Dataset records —
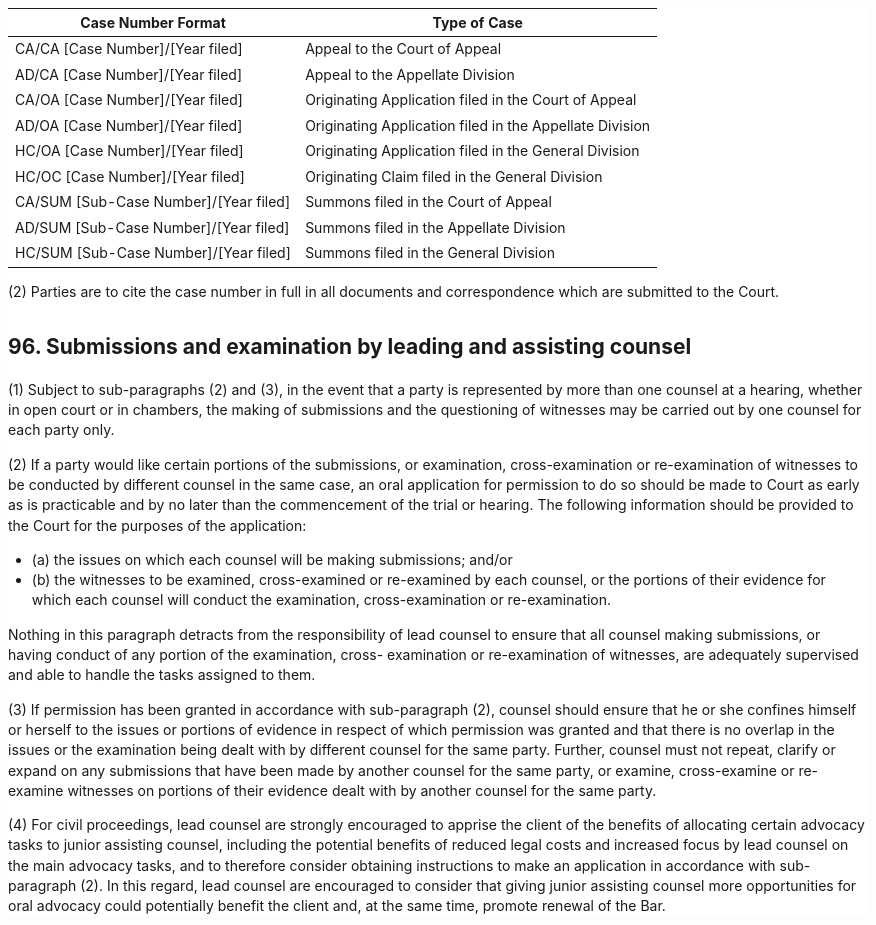 | Case Number Format | Type of Case
| ----------- | ----------- |
| CA/CA [Case Number]/[Year filed]	| Appeal to the Court of Appeal |
| AD/CA [Case Number]/[Year filed]	| Appeal to the Appellate Division |
| CA/OA [Case Number]/[Year filed]	| Originating Application filed in the Court of Appeal |
| AD/OA [Case Number]/[Year filed]	| Originating Application filed in the Appellate Division |
| HC/OA [Case Number]/[Year filed]	| Originating Application filed in the General Division |
| HC/OC [Case Number]/[Year filed]	| Originating Claim filed in the General Division |
| CA/SUM [Sub-Case Number]/[Year filed]	| Summons filed in the Court of Appeal |
| AD/SUM [Sub-Case Number]/[Year filed]	| Summons filed in the Appellate Division |
| HC/SUM [Sub-Case Number]/[Year filed]	| Summons filed in the General Division |

(2)	Parties are to cite the case number in full in all documents and correspondence which are submitted to the Court.

## 96. Submissions and examination by leading and assisting counsel

(1)	Subject to sub-paragraphs (2) and (3), in the event that a party is represented by more than one counsel at a hearing, whether in open court or in chambers, the making of submissions and the questioning of witnesses may be carried out by one counsel for each party only.

(2)	If a party would like certain portions of the submissions, or examination, cross-examination or re-examination of witnesses to be conducted by different counsel in the same case, an oral application for permission to do so should be made to Court as early as is practicable and by no later than the commencement of the trial or hearing. The following information should be provided to the Court for the purposes of the application:

<ul type="*">
<li>(a)	the issues on which each counsel will be making submissions; and/or</li>

<li>(b)	the witnesses to be examined, cross-examined or re-examined by each counsel, or the portions of their evidence for which each counsel will conduct the examination, cross-examination or re-examination.</li>
</ul>

Nothing in this paragraph detracts from the responsibility of lead counsel to ensure that all counsel making submissions, or having conduct of any portion of the examination, cross- examination or re-examination of witnesses, are adequately supervised and able to handle the tasks assigned to them.

(3)	If permission has been granted in accordance with sub-paragraph (2), counsel should ensure that he or she confines himself or herself to the issues or portions of evidence in respect of which permission was granted and that there is no overlap in the issues or the examination being dealt with by different counsel for the same party. Further, counsel must not repeat, clarify or expand on any submissions that have been made by another counsel for the same party, or examine, cross-examine or re-examine witnesses on portions of their evidence dealt with by another counsel for the same party.

(4)	For civil proceedings, lead counsel are strongly encouraged to apprise the client of the benefits of allocating certain advocacy tasks to junior assisting counsel, including the potential benefits of reduced legal costs and increased focus by lead counsel on the main advocacy tasks, and to therefore consider obtaining instructions to make an application in accordance with sub-paragraph (2). In this regard, lead counsel are encouraged to consider that giving junior assisting counsel more opportunities for oral advocacy could potentially benefit the client and, at the same time, promote renewal of the Bar.
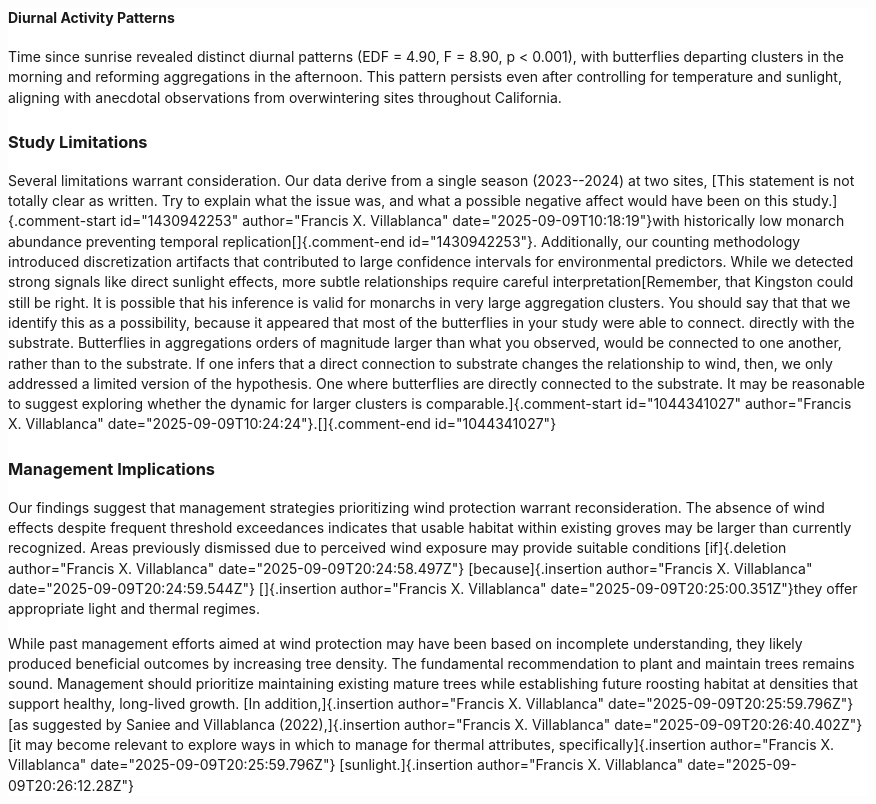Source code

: 
#### Diurnal Activity Patterns

Time since sunrise revealed distinct diurnal patterns (EDF = 4.90, F =
8.90, p \< 0.001), with butterflies departing clusters in the morning
and reforming aggregations in the afternoon. This pattern persists even
after controlling for temperature and sunlight, aligning with anecdotal
observations from overwintering sites throughout California.

### Study Limitations

Several limitations warrant consideration. Our data derive from a single
season (2023--2024) at two sites, [This statement is not totally clear
as written. Try to explain what the issue was, and what a possible
negative affect would have been on this study.]{.comment-start
id="1430942253" author="Francis X. Villablanca"
date="2025-09-09T10:18:19"}with historically low monarch abundance
preventing temporal replication[]{.comment-end id="1430942253"}.
Additionally, our counting methodology introduced discretization
artifacts that contributed to large confidence intervals for
environmental predictors. While we detected strong signals like direct
sunlight effects, more subtle relationships require careful
interpretation[Remember, that Kingston could still be right. It is
possible that his inference is valid for monarchs in very large
aggregation clusters. You should say that that we identify this as a
possibility, because it appeared that most of the butterflies in your
study were able to connect. directly with the substrate. Butterflies in
aggregations orders of magnitude larger than what you observed, would be
connected to one another, rather than to the substrate. If one infers
that a direct connection to substrate changes the relationship to wind,
then, we only addressed a limited version of the hypothesis. One where
butterflies are directly connected to the substrate. It may be
reasonable to suggest exploring whether the dynamic for larger clusters
is comparable.]{.comment-start id="1044341027"
author="Francis X. Villablanca"
date="2025-09-09T10:24:24"}.[]{.comment-end id="1044341027"}

### Management Implications

Our findings suggest that management strategies prioritizing wind
protection warrant reconsideration. The absence of wind effects despite
frequent threshold exceedances indicates that usable habitat within
existing groves may be larger than currently recognized. Areas
previously dismissed due to perceived wind exposure may provide suitable
conditions [if]{.deletion author="Francis X. Villablanca"
date="2025-09-09T20:24:58.497Z"} [because]{.insertion
author="Francis X. Villablanca" date="2025-09-09T20:24:59.544Z"}
[]{.insertion author="Francis X. Villablanca"
date="2025-09-09T20:25:00.351Z"}they offer appropriate light and thermal
regimes.

While past management efforts aimed at wind protection may have been
based on incomplete understanding, they likely produced beneficial
outcomes by increasing tree density. The fundamental recommendation to
plant and maintain trees remains sound. Management should prioritize
maintaining existing mature trees while establishing future roosting
habitat at densities that support healthy, long-lived growth. [In
addition,]{.insertion author="Francis X. Villablanca"
date="2025-09-09T20:25:59.796Z"} [as suggested by Saniee and Villablanca
(2022),]{.insertion author="Francis X. Villablanca"
date="2025-09-09T20:26:40.402Z"} [it may become relevant to explore ways
in which to manage for thermal attributes, specifically]{.insertion
author="Francis X. Villablanca" date="2025-09-09T20:25:59.796Z"}
[sunlight.]{.insertion author="Francis X. Villablanca"
date="2025-09-09T20:26:12.28Z"}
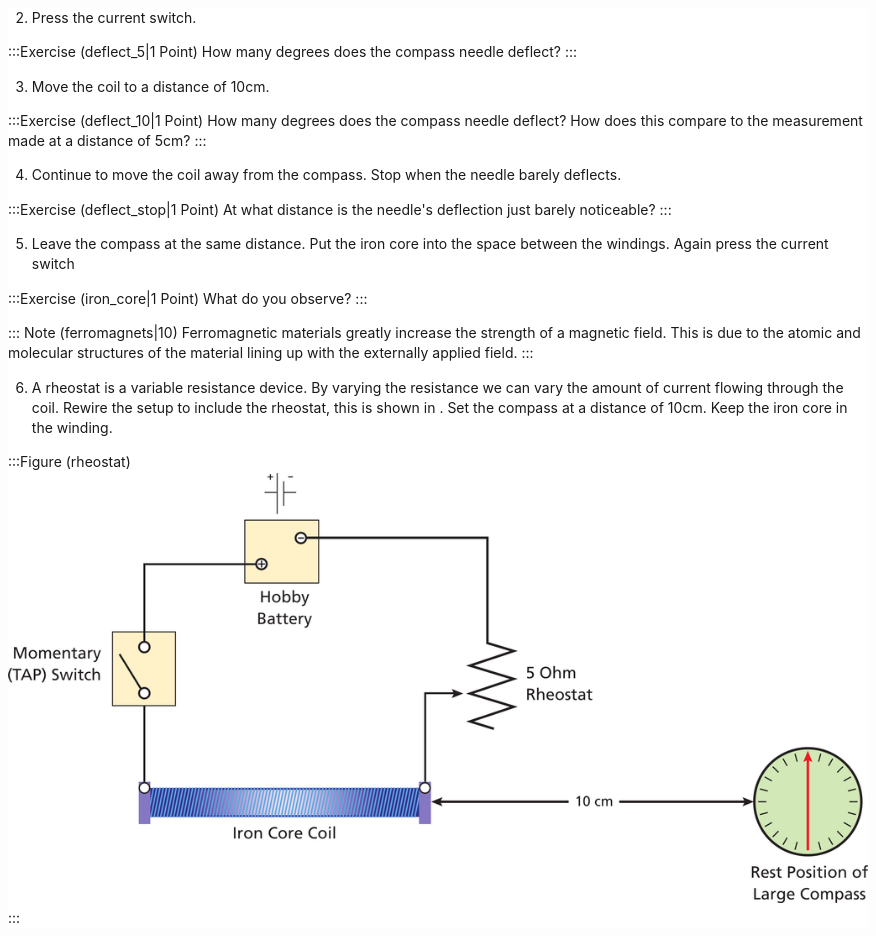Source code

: 2. Press the current switch.

:::Exercise (deflect_5|1 Point)
How many degrees does the compass needle deflect?
:::

3. Move the coil to a distance of 10$\text{cm}$.

:::Exercise (deflect_10|1 Point)
How many degrees does the compass needle deflect? How does this compare to the measurement made at a distance of 5$\text{cm}$?
:::

4. Continue to move the coil away from the compass. Stop when the needle barely deflects.

:::Exercise (deflect_stop|1 Point)
At what distance is the needle's deflection just barely noticeable?
:::

5. Leave the compass at the same distance. Put the iron core into the space between the windings. Again press the current switch

:::Exercise (iron_core|1 Point)
What do you observe?
:::

::: Note (ferromagnets|10)
Ferromagnetic materials greatly increase the strength of a magnetic field. This is due to the atomic and molecular structures of the material lining up with the externally applied field.
:::

6. A rheostat is a variable resistance device. By varying the resistance we can vary the amount of current flowing through the coil. Rewire the setup to include the rheostat, this is shown in 
[](#Figure-rheostat). Set the compass at a distance of 10$\text{cm}$. Keep the iron core in the winding.

:::Figure (rheostat)
![](imgs/Lab1/iron_coil_compass.png "Wiring diagram showing the rheostat in series.")
:::
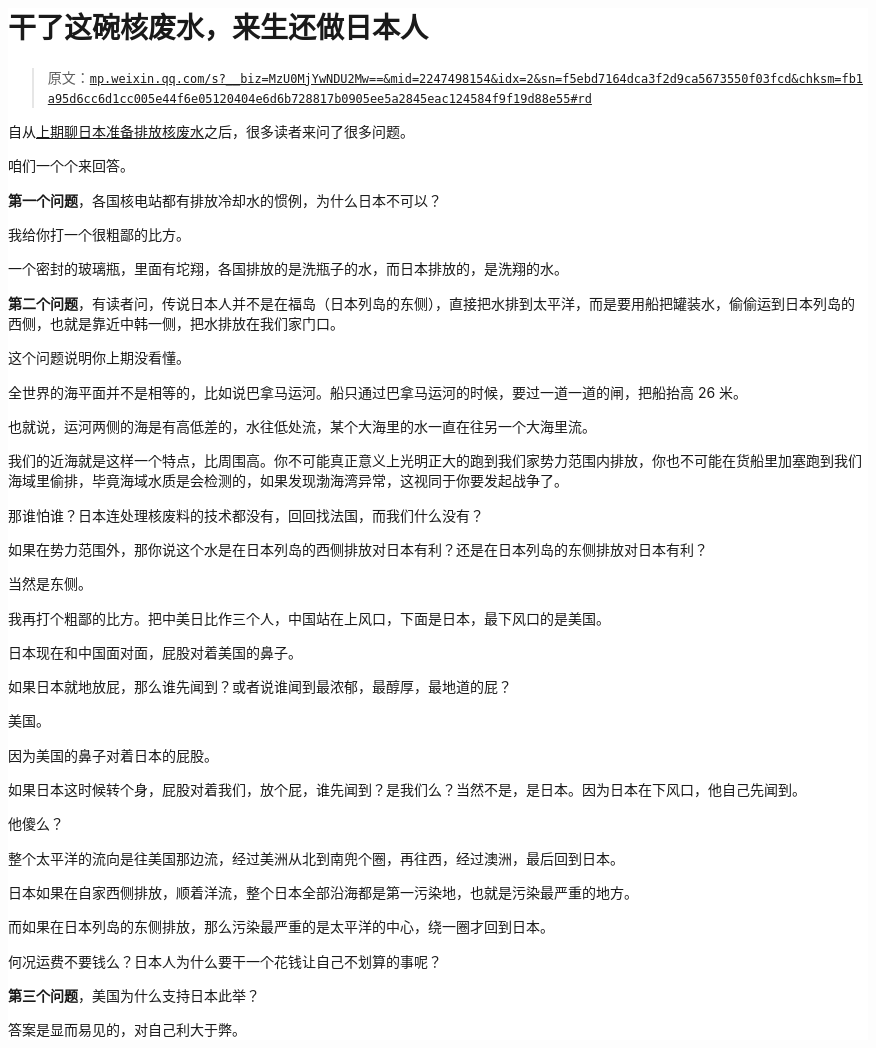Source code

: # 干了这碗核废水，来生还做日本人

> 原文：[`mp.weixin.qq.com/s?__biz=MzU0MjYwNDU2Mw==&mid=2247498154&idx=2&sn=f5ebd7164dca3f2d9ca5673550f03fcd&chksm=fb1a95d6cc6d1cc005e44f6e05120404e6d6b728817b0905ee5a2845eac124584f9f19d88e55#rd`](http://mp.weixin.qq.com/s?__biz=MzU0MjYwNDU2Mw==&mid=2247498154&idx=2&sn=f5ebd7164dca3f2d9ca5673550f03fcd&chksm=fb1a95d6cc6d1cc005e44f6e05120404e6d6b728817b0905ee5a2845eac124584f9f19d88e55#rd)

自从[上期聊日本准备排放核废水](http://mp.weixin.qq.com/s?__biz=MzU0MjYwNDU2Mw==&mid=2247498081&idx=2&sn=a1fa3dc3c8d1a685cdff6f25e3f8a633&chksm=fb1a951dcc6d1c0b7cbad00a37bfbc81bfa2e8caddafda828de9820c911149c24edb03eb792a&scene=21#wechat_redirect)之后，很多读者来问了很多问题。

咱们一个个来回答。 

**第一个问题**，各国核电站都有排放冷却水的惯例，为什么日本不可以？

我给你打一个很粗鄙的比方。

一个密封的玻璃瓶，里面有坨翔，各国排放的是洗瓶子的水，而日本排放的，是洗翔的水。

**第二个问题**，有读者问，传说日本人并不是在福岛（日本列岛的东侧），直接把水排到太平洋，而是要用船把罐装水，偷偷运到日本列岛的西侧，也就是靠近中韩一侧，把水排放在我们家门口。

这个问题说明你上期没看懂。 

全世界的海平面并不是相等的，比如说巴拿马运河。船只通过巴拿马运河的时候，要过一道一道的闸，把船抬高 26 米。 

也就说，运河两侧的海是有高低差的，水往低处流，某个大海里的水一直在往另一个大海里流。

我们的近海就是这样一个特点，比周围高。你不可能真正意义上光明正大的跑到我们家势力范围内排放，你也不可能在货船里加塞跑到我们海域里偷排，毕竟海域水质是会检测的，如果发现渤海湾异常，这视同于你要发起战争了。

那谁怕谁？日本连处理核废料的技术都没有，回回找法国，而我们什么没有？ 

如果在势力范围外，那你说这个水是在日本列岛的西侧排放对日本有利？还是在日本列岛的东侧排放对日本有利？

当然是东侧。

我再打个粗鄙的比方。把中美日比作三个人，中国站在上风口，下面是日本，最下风口的是美国。

日本现在和中国面对面，屁股对着美国的鼻子。 

如果日本就地放屁，那么谁先闻到？或者说谁闻到最浓郁，最醇厚，最地道的屁？ 

美国。

因为美国的鼻子对着日本的屁股。 

如果日本这时候转个身，屁股对着我们，放个屁，谁先闻到？是我们么？当然不是，是日本。因为日本在下风口，他自己先闻到。 

他傻么？

整个太平洋的流向是往美国那边流，经过美洲从北到南兜个圈，再往西，经过澳洲，最后回到日本。

日本如果在自家西侧排放，顺着洋流，整个日本全部沿海都是第一污染地，也就是污染最严重的地方。

而如果在日本列岛的东侧排放，那么污染最严重的是太平洋的中心，绕一圈才回到日本。 

何况运费不要钱么？日本人为什么要干一个花钱让自己不划算的事呢？

**第三个问题**，美国为什么支持日本此举？ 

答案是显而易见的，对自己利大于弊。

What to do — Nothing but the lines from the first line of the data through the line with "Application filed in the General Division |" belongs in the answer, copied exactly and without pictures.

Answer space —
 | Case Number Format | Type of Case
| ----------- | ----------- |
| CA/CA [Case Number]/[Year filed]	| Appeal to the Court of Appeal |
| AD/CA [Case Number]/[Year filed]	| Appeal to the Appellate Division |
| CA/OA [Case Number]/[Year filed]	| Originating Application filed in the Court of Appeal |
| AD/OA [Case Number]/[Year filed]	| Originating Application filed in the Appellate Division |
| HC/OA [Case Number]/[Year filed]	| Originating Application filed in the General Division |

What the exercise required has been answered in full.